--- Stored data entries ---
'''

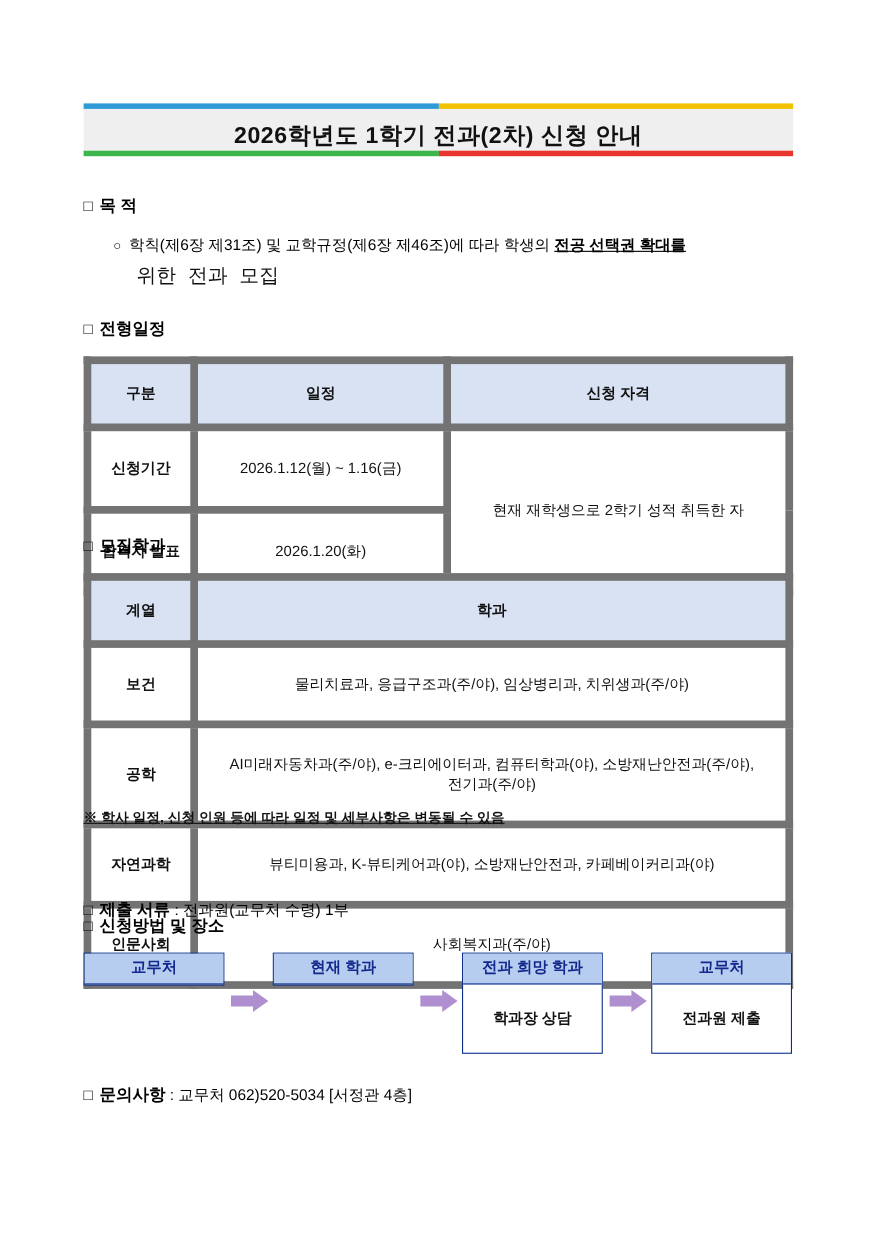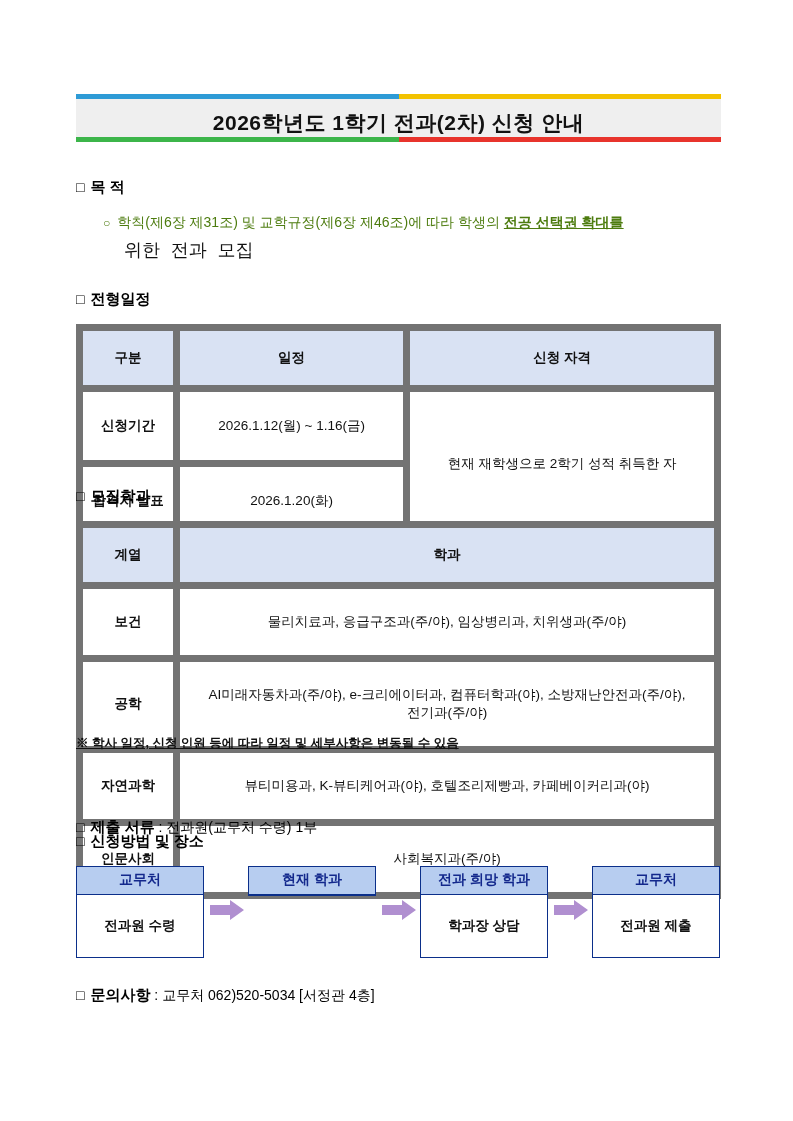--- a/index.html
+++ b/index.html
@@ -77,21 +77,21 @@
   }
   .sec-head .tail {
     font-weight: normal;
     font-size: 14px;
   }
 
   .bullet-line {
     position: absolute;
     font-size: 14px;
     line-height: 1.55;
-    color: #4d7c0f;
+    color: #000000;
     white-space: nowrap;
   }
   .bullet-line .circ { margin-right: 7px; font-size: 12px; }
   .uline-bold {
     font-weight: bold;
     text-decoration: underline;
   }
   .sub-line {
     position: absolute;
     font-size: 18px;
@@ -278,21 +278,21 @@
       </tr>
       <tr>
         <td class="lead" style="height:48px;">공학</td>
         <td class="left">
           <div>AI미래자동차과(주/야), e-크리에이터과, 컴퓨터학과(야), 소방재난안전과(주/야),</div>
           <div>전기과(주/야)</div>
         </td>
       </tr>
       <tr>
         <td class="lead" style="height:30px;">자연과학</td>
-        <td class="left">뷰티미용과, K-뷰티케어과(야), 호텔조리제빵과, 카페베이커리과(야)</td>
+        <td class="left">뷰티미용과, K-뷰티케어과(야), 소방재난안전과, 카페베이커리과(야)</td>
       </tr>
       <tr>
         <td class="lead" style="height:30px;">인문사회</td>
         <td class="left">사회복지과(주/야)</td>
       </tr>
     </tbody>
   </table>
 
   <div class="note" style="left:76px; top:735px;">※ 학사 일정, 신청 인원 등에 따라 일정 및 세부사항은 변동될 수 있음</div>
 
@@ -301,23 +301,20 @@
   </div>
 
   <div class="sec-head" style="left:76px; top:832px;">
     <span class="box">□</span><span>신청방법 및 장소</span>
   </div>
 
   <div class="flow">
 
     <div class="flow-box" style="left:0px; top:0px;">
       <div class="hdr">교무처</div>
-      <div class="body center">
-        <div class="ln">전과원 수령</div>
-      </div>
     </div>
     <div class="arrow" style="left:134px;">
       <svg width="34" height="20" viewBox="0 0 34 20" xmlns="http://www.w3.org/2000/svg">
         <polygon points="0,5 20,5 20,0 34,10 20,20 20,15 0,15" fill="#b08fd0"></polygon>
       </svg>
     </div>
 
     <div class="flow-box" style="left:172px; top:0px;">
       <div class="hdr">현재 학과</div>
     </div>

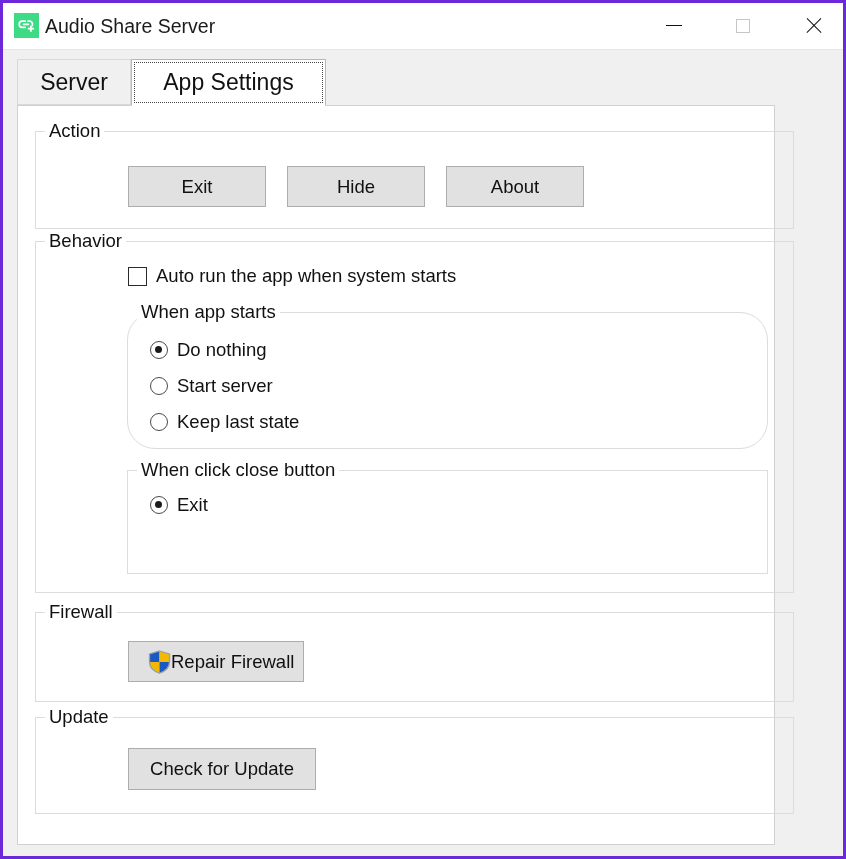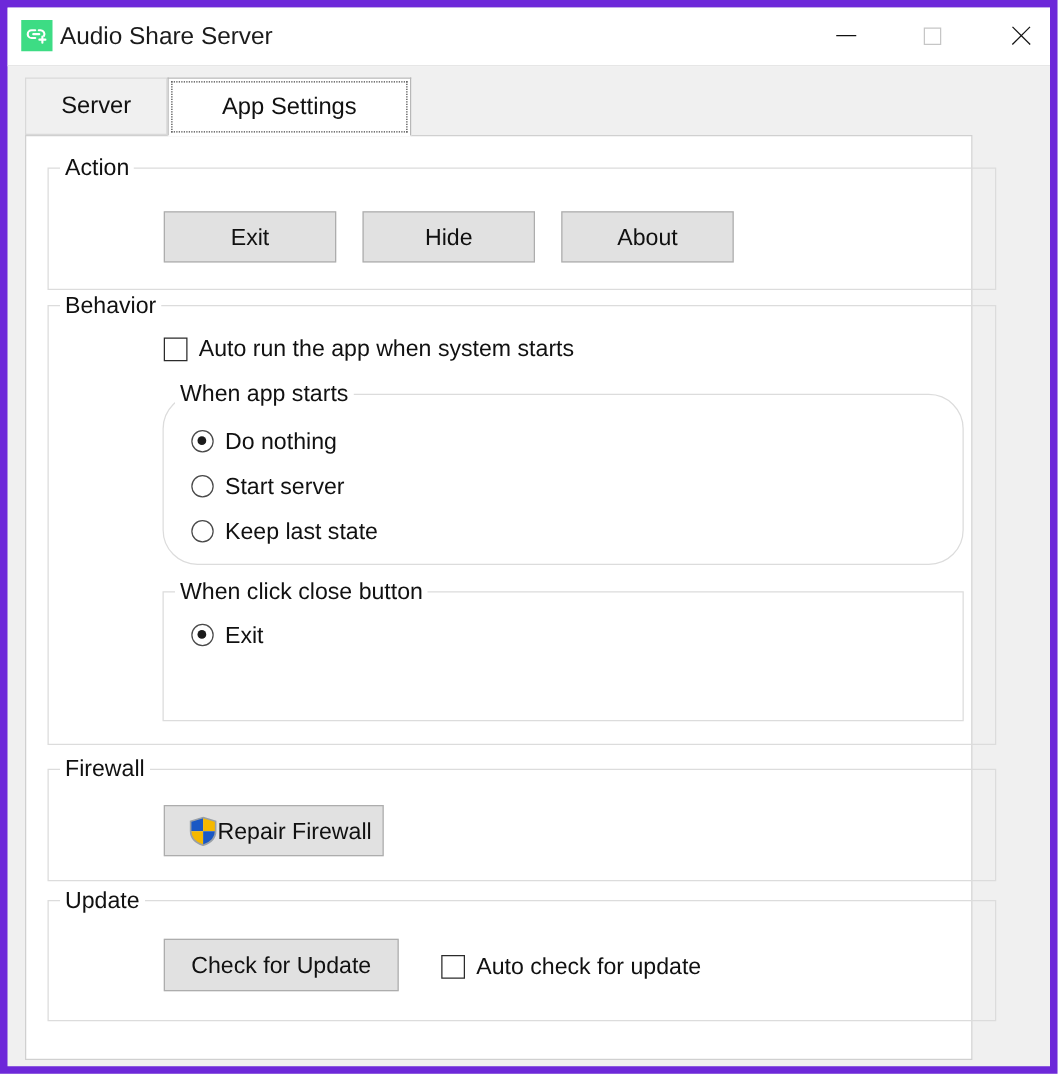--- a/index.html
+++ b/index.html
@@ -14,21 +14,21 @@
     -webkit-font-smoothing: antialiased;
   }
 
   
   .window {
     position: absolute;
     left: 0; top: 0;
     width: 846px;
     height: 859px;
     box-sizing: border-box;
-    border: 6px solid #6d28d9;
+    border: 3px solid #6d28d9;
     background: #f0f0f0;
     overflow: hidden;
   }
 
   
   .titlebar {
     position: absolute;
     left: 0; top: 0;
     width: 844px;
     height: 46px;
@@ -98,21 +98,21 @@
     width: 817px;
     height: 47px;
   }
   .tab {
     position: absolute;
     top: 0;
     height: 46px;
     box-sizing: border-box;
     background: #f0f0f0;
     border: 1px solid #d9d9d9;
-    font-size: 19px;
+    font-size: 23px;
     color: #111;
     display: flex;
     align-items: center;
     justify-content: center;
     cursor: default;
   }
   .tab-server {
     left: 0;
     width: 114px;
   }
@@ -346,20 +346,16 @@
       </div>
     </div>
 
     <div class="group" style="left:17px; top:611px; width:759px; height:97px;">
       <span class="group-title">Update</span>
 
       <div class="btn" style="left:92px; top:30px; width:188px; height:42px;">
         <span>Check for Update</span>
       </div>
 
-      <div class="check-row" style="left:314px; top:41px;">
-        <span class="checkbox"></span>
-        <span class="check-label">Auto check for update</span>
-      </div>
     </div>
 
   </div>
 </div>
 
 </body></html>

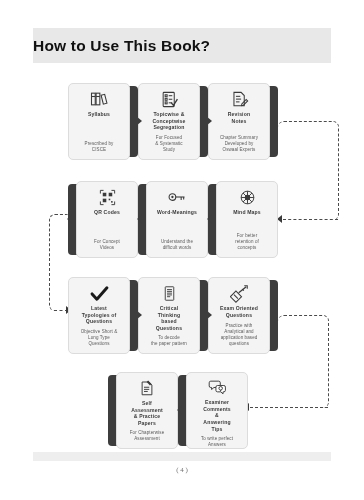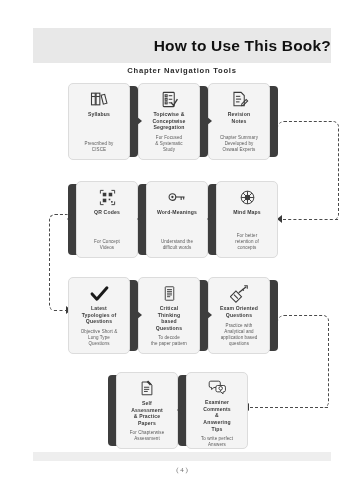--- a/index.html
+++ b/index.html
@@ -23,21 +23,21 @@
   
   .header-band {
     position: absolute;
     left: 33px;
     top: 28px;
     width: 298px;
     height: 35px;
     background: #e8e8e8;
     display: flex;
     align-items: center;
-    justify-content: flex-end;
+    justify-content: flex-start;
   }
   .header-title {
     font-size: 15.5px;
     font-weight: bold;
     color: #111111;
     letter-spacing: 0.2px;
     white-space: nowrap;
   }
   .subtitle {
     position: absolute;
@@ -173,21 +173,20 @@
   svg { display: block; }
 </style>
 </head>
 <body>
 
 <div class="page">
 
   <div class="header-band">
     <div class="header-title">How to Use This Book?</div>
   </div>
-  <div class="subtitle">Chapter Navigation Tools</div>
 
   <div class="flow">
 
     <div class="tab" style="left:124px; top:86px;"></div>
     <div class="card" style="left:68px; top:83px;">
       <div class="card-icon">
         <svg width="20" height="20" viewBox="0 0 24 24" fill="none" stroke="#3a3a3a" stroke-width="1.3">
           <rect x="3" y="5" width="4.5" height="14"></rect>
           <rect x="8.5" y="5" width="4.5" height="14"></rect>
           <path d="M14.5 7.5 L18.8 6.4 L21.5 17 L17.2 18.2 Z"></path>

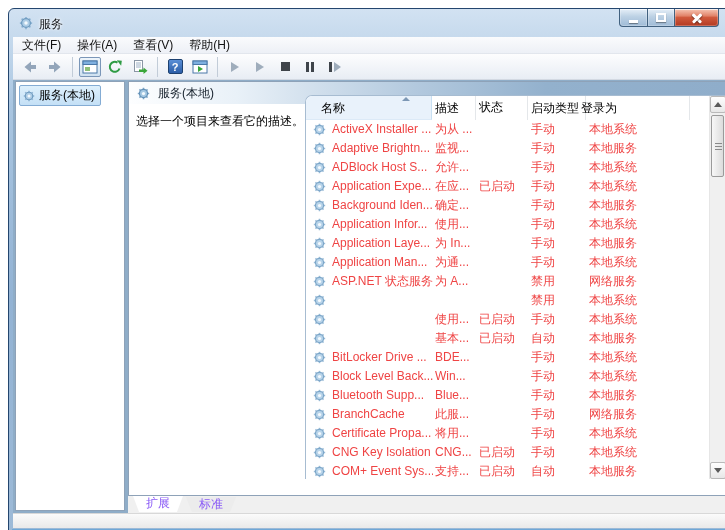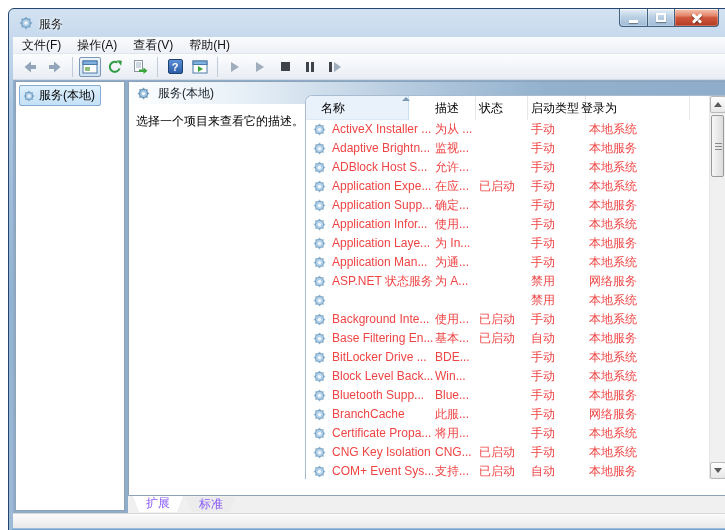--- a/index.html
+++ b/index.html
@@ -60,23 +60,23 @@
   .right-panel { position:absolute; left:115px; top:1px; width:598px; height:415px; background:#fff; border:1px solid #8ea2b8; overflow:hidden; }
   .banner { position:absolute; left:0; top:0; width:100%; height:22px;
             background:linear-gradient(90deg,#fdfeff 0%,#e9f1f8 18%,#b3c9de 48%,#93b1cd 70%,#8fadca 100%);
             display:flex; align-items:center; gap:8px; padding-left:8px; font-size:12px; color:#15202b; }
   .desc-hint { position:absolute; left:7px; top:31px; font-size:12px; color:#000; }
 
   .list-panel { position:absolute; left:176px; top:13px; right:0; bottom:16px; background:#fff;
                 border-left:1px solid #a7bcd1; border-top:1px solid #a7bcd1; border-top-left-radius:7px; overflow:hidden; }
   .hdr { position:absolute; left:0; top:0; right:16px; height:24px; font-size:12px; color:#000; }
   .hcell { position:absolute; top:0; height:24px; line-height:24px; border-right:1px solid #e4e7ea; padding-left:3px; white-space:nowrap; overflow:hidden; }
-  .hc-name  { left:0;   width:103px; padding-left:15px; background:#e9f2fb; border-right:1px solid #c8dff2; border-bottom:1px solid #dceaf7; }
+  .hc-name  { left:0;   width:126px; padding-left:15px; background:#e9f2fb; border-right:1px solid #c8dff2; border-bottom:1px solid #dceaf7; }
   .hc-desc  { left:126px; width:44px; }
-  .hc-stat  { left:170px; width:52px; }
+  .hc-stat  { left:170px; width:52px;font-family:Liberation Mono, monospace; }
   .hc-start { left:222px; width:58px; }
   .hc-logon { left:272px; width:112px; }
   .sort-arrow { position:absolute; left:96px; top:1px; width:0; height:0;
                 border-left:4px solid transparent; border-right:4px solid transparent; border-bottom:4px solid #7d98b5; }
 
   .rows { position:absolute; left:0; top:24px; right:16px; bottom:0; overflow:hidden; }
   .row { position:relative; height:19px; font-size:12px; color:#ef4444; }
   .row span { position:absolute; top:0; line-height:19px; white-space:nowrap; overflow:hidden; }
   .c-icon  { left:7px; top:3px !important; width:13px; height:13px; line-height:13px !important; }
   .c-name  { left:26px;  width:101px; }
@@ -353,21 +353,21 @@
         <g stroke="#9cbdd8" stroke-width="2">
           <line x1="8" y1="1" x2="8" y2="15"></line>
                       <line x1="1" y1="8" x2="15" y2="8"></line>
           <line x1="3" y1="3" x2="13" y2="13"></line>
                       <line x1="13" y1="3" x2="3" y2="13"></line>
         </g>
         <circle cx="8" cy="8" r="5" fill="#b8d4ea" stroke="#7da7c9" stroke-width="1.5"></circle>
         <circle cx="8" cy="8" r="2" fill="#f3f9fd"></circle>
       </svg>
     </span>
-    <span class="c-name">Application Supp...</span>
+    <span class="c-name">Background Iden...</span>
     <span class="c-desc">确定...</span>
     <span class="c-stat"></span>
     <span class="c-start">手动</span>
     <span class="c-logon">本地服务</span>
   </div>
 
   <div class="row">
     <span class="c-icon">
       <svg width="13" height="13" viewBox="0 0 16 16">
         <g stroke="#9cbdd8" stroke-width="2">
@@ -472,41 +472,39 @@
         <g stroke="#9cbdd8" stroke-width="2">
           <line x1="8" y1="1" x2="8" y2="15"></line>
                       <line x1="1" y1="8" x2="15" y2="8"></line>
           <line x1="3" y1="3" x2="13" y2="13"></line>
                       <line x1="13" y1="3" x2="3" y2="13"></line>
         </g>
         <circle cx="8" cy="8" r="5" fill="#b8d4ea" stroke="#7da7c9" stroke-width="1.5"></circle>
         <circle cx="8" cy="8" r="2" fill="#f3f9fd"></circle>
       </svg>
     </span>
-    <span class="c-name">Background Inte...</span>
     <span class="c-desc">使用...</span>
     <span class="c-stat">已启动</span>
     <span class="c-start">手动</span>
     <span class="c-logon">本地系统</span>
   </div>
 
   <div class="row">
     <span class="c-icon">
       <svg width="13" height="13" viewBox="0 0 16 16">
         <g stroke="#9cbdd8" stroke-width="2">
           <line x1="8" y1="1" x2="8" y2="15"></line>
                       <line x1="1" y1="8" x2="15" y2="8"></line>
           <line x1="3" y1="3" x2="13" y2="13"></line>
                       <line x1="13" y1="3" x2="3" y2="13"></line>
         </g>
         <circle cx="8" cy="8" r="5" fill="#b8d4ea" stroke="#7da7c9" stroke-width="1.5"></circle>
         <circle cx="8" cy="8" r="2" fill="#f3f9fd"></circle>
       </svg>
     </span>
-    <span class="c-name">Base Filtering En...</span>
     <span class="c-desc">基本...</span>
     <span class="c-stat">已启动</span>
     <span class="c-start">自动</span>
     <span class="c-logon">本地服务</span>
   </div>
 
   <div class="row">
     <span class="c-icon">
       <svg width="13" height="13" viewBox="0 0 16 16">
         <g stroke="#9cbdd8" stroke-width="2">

'''

--- PROBLEM STATEMENT ---
Report how many lines in the records above contain the word "white", giving only the number.

--- YOUR RESPONSE ---
4